[Saved data entries]
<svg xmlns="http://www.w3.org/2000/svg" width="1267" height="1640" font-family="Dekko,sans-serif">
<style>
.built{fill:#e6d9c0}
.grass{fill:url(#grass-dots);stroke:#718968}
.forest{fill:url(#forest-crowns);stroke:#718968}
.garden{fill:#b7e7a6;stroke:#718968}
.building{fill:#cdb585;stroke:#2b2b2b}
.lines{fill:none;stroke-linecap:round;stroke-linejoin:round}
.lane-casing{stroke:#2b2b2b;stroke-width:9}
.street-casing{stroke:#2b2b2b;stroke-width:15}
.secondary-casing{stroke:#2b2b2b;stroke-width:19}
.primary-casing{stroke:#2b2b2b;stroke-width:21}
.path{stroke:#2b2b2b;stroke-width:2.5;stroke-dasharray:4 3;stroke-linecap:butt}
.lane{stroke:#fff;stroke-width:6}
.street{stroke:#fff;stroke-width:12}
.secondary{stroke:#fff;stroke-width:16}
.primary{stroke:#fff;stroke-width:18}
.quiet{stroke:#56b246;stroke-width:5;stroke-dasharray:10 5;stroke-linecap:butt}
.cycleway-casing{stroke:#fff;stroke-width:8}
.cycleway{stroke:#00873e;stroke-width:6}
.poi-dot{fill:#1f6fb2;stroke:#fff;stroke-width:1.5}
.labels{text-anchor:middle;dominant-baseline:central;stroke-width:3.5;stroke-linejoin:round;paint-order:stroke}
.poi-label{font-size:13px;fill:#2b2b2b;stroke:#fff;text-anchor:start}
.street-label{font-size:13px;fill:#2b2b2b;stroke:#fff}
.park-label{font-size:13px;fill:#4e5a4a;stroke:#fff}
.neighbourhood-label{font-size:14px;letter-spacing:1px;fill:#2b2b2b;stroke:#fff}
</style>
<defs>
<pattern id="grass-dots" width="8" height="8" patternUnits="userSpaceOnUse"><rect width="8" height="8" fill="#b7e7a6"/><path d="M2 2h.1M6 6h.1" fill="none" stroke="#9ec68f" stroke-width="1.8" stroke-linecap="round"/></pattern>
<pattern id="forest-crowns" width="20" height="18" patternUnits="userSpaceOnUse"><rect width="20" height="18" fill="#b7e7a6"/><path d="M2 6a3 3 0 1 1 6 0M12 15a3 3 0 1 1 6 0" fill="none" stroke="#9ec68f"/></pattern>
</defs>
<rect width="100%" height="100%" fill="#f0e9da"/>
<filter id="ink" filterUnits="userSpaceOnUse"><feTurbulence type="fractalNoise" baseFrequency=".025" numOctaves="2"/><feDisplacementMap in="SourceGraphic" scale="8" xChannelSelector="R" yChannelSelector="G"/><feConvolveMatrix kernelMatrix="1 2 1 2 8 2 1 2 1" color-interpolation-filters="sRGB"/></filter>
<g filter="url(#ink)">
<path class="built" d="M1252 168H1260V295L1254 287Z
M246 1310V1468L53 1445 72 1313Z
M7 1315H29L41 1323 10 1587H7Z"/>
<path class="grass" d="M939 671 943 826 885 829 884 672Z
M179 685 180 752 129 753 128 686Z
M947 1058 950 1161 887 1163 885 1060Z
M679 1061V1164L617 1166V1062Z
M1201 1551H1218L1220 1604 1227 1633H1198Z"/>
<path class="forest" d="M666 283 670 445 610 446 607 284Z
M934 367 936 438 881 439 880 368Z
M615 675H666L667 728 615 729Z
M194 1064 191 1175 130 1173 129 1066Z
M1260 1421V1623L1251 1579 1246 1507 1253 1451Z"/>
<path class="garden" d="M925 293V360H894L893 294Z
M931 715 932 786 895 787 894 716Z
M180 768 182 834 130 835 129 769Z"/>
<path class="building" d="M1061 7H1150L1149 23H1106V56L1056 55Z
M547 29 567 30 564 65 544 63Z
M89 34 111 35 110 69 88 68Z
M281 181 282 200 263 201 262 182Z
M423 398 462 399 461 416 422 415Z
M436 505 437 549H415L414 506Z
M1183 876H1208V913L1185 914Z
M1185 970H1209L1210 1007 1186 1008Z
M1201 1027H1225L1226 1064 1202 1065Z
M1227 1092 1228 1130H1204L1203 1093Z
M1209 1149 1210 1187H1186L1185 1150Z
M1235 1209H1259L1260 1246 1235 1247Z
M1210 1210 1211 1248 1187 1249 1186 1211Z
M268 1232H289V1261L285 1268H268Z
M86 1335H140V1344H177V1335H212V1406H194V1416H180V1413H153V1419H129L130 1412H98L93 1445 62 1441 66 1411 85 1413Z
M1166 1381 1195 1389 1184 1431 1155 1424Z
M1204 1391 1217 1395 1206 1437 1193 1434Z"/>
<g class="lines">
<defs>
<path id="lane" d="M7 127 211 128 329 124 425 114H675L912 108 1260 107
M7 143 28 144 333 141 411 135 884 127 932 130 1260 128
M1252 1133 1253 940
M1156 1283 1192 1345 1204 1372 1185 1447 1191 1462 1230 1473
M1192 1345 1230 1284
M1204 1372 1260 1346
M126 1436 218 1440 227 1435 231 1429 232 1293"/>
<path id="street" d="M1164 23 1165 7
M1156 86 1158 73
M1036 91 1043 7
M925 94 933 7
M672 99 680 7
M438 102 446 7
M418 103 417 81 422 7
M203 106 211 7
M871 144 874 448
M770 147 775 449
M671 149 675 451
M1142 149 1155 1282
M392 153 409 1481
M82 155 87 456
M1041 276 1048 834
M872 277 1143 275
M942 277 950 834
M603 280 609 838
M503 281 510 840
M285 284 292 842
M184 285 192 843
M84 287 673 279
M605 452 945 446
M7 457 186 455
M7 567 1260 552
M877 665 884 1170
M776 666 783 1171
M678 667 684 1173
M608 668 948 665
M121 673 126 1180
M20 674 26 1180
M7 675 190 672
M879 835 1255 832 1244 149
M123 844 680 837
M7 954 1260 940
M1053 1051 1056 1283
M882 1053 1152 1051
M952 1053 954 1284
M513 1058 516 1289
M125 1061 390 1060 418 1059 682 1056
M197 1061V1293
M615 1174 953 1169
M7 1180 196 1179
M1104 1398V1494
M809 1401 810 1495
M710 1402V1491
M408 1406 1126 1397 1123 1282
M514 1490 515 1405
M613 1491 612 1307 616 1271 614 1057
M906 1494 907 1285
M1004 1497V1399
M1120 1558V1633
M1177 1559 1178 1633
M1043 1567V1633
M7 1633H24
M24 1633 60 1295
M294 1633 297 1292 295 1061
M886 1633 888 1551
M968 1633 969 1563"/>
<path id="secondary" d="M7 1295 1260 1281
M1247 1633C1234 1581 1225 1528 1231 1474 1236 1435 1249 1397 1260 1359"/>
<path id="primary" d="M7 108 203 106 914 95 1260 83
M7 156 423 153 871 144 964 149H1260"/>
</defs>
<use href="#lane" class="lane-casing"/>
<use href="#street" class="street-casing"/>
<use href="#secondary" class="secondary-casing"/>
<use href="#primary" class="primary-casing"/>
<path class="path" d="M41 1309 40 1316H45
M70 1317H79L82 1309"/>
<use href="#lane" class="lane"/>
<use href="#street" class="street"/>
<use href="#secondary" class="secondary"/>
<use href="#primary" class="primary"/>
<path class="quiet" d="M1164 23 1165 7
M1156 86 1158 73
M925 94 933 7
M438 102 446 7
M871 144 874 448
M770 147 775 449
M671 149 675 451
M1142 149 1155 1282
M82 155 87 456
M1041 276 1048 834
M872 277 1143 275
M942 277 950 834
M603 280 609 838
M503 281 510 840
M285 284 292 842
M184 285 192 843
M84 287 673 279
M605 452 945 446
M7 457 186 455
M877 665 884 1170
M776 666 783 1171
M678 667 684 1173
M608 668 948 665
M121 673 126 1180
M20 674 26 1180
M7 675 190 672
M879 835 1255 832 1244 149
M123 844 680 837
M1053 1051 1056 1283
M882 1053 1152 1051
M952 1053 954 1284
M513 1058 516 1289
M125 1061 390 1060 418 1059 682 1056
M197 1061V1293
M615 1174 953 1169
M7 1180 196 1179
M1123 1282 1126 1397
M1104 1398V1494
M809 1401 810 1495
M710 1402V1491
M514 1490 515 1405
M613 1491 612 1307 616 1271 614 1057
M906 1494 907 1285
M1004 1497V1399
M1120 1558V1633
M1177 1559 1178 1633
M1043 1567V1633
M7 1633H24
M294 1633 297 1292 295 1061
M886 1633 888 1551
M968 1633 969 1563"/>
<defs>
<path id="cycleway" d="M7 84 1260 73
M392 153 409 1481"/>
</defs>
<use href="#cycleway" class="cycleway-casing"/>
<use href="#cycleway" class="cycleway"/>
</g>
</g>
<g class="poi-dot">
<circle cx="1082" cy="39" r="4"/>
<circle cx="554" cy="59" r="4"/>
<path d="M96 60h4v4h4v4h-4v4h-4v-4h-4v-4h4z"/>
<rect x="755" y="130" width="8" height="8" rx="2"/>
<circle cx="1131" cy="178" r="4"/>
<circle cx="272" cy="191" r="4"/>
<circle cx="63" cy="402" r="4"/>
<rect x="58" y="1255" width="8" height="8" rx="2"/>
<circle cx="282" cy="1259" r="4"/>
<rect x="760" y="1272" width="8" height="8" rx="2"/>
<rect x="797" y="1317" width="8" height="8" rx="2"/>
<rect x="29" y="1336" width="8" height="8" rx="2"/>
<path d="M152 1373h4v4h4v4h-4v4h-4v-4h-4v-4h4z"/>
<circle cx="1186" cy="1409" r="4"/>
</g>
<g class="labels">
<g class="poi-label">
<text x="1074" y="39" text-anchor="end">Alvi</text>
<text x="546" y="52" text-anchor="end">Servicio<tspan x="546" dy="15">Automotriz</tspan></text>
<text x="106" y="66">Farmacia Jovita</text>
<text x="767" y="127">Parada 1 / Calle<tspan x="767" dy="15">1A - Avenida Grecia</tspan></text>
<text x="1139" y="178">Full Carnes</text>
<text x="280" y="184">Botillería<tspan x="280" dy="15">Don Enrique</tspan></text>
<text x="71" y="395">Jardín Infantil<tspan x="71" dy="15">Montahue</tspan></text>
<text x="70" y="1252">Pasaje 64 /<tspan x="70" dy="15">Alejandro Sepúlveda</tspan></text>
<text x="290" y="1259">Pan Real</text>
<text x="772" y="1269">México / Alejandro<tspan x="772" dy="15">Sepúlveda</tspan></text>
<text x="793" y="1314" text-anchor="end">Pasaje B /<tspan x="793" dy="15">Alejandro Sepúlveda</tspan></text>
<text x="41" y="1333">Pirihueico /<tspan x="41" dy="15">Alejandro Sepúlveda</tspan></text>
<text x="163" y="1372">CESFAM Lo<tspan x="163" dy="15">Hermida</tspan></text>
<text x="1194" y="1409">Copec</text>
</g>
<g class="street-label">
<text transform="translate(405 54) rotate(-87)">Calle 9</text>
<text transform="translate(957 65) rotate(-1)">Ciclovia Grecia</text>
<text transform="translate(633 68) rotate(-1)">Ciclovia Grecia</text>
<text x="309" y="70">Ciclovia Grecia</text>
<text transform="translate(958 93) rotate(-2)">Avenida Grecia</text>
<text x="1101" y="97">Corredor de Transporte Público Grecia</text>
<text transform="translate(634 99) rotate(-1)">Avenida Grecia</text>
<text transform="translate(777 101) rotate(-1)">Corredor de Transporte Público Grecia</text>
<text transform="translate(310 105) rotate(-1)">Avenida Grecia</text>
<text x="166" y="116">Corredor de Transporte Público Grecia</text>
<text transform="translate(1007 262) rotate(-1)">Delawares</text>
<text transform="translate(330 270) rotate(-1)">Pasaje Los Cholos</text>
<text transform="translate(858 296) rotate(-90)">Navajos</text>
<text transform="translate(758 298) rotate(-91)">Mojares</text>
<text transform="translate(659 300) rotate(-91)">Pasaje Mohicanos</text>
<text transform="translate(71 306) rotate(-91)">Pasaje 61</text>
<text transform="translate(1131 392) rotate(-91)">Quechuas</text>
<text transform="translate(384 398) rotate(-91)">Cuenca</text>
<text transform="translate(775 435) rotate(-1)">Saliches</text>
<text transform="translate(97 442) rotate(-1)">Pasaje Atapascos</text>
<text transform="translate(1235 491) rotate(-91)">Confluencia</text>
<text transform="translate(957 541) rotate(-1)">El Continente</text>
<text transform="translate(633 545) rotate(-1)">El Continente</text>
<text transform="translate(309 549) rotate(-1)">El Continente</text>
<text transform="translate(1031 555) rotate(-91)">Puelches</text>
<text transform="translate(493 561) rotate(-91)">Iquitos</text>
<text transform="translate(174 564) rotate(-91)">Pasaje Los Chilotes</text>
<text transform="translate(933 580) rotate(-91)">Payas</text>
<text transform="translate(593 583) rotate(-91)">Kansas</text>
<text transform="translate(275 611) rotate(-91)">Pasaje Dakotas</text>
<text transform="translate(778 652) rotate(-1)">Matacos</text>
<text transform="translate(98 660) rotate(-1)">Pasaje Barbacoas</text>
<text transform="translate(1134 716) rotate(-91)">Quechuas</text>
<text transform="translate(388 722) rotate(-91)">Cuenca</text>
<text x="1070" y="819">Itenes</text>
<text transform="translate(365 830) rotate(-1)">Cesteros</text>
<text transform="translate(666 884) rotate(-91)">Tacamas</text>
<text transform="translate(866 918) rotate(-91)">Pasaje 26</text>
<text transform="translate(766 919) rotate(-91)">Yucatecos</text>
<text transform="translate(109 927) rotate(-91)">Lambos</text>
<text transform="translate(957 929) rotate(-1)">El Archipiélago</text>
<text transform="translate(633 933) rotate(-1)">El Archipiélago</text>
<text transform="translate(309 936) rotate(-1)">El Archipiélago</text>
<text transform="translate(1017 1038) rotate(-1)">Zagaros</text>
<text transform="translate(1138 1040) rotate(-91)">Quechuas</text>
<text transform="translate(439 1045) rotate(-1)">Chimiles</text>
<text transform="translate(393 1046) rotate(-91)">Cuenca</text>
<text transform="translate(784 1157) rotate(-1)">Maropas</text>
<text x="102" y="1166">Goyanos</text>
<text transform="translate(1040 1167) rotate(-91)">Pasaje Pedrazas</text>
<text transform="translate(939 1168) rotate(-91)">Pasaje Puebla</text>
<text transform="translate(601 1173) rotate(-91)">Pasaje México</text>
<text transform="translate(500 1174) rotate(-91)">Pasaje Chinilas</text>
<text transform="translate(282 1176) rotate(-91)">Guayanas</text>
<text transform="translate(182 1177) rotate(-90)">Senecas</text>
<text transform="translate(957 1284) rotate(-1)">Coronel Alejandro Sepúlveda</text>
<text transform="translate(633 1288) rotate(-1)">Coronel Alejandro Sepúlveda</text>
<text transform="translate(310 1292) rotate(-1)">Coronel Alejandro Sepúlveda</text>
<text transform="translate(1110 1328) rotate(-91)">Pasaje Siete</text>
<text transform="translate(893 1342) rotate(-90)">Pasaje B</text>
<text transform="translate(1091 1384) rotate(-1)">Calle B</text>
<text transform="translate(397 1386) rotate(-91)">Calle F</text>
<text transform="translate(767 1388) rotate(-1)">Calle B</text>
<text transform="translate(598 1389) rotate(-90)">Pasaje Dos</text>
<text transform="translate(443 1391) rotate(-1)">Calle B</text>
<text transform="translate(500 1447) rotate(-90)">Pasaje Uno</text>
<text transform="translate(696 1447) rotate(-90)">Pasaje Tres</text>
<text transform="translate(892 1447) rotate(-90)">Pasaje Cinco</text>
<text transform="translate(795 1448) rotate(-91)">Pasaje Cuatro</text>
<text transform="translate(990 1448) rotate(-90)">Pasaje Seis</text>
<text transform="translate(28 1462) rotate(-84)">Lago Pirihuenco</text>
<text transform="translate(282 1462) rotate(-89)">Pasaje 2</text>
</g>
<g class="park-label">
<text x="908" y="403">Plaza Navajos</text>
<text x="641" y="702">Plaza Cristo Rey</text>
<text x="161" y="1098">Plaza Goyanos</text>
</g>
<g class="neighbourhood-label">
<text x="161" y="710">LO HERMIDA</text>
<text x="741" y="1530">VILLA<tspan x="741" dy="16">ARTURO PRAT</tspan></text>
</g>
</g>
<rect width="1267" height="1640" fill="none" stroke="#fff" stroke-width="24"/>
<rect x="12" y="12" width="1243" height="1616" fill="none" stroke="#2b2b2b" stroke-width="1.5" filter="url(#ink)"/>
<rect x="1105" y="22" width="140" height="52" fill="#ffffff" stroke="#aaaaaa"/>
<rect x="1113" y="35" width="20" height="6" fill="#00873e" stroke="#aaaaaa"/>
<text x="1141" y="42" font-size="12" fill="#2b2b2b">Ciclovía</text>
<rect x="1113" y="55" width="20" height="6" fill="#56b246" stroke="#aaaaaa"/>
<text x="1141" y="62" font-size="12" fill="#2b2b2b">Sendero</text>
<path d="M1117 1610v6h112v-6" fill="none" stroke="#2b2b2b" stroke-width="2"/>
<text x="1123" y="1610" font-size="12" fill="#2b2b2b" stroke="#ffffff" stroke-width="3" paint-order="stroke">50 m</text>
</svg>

TASK TO COMPLETE:
What lines above contain the word "casing"? Return each such line.

SOLUTION BELOW:
.lane-casing{stroke:#2b2b2b;stroke-width:9}
.street-casing{stroke:#2b2b2b;stroke-width:15}
.secondary-casing{stroke:#2b2b2b;stroke-width:19}
.primary-casing{stroke:#2b2b2b;stroke-width:21}
.cycleway-casing{stroke:#fff;stroke-width:8}
<use href="#lane" class="lane-casing"/>
<use href="#street" class="street-casing"/>
<use href="#secondary" class="secondary-casing"/>
<use href="#primary" class="primary-casing"/>
<use href="#cycleway" class="cycleway-casing"/>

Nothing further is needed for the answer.